From everything I’ve been reading lately, and yes, our experience with Dad, there is less and less that can be done to help you as you get older. And the risks of any interventions (procedures, surgeries, what have you) get higher as you get older. Most of my family, Mom included don’t seem to be considering that there are risks to everything.

And sometimes the reward just doesn’t seem worth it to me. The stent she had put in 12 days ago doesn’t seem worth it. She’s had quintuple bypass, a couple of which have closed off. She’s had a couple of stents put in already. But she went to the doctor and said she didn’t feel good and he tried to make her feel better. But he told youngest sister that her heart is functioning at about 40% efficiency. And there’s really nothing he can do that will change that. I don’t think the risk was worth it.

She’s had to put off the one thing that might improve the quality of her day-to-day life. She has ulcerative colitis that has made her miserable for years and recently got a new doctor. He wants to do a colonoscopy/endoscopy and won’t change any of her treatments until he’s done that.

It’s the one health complication she has that might improve with the right treatment. And now she has to go through another couple of months worth of misery until the cardiologist says it’s OK to go ahead with the scoping. The whole thing makes me want to tear my hair out.
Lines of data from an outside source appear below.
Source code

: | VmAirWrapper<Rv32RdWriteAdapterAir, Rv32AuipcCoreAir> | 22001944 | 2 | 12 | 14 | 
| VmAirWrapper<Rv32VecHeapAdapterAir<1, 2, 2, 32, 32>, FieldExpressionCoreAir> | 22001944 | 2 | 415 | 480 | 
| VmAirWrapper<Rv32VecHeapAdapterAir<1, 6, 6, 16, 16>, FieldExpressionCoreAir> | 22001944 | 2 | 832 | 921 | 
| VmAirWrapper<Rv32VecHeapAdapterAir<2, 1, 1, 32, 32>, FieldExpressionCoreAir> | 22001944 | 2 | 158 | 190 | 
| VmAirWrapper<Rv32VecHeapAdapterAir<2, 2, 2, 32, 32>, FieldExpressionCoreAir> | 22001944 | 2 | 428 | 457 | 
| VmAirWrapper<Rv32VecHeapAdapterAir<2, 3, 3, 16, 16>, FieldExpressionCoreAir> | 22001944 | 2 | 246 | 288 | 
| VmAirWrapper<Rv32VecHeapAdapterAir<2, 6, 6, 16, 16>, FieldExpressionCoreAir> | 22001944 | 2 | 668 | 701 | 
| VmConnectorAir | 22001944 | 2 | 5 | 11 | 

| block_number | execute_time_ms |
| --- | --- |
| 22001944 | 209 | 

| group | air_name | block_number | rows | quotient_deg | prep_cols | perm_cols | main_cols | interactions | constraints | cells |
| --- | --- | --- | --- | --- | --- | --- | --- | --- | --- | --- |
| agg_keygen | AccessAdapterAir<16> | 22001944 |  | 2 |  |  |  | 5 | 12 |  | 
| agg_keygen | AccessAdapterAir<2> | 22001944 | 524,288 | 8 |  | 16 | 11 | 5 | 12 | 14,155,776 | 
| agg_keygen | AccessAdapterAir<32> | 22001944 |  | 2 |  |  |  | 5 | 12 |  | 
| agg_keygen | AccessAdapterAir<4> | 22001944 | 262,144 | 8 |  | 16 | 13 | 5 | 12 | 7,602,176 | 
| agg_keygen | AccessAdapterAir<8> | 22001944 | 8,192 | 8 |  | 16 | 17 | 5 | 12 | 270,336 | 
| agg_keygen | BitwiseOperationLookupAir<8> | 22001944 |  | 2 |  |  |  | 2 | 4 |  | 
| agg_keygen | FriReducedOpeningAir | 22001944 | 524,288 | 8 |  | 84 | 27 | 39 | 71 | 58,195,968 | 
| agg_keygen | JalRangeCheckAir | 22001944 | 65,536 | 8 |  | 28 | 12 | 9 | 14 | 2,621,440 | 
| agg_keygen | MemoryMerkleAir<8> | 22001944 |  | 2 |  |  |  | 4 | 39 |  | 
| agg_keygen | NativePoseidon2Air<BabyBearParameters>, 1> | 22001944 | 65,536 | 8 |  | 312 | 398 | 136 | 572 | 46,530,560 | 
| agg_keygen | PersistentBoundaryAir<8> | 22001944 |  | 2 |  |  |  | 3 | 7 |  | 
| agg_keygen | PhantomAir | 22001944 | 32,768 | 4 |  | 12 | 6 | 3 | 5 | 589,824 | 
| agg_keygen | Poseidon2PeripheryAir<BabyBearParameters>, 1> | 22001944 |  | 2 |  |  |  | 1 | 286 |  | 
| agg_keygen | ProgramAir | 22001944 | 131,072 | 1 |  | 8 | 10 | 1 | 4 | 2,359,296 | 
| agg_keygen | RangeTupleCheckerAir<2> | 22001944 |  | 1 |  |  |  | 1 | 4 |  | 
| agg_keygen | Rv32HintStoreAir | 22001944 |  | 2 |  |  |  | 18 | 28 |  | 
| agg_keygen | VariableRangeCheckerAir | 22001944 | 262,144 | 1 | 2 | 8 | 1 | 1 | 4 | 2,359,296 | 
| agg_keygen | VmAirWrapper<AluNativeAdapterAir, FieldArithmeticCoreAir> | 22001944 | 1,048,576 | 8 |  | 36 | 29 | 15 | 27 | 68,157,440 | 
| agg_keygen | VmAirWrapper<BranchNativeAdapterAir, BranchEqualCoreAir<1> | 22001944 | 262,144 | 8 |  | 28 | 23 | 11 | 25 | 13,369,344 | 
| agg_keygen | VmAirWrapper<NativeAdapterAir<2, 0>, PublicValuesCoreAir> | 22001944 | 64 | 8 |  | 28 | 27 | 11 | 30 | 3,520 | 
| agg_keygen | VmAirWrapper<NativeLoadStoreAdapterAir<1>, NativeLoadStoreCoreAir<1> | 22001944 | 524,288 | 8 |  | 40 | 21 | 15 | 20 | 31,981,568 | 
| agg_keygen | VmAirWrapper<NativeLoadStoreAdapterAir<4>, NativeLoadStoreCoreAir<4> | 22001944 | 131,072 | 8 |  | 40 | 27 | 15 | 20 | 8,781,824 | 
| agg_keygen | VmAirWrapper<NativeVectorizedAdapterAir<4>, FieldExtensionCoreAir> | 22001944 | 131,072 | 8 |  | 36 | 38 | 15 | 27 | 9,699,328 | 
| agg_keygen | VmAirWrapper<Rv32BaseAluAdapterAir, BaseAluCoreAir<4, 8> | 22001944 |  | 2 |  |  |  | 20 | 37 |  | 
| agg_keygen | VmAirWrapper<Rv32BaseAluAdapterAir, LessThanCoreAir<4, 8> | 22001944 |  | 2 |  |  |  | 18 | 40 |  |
The same thing goes for the bone marrow study. What are they going to do if it’s something besides simple anemia? If it’s some sort of cancer or something. There’s no way she could survive chemo or radiation. She’s been frighteningly fragile since the beginning of Dad’s illness. She already takes enough iron to build a battleship, which doesn’t help her digestive issues. I don’t think giving her more is practical. Another useless and quite painful procedure.

So, if I’m honest with myself the reason I keep freaking out when she has stuff done is that I’m really afraid that more harm than good is being done.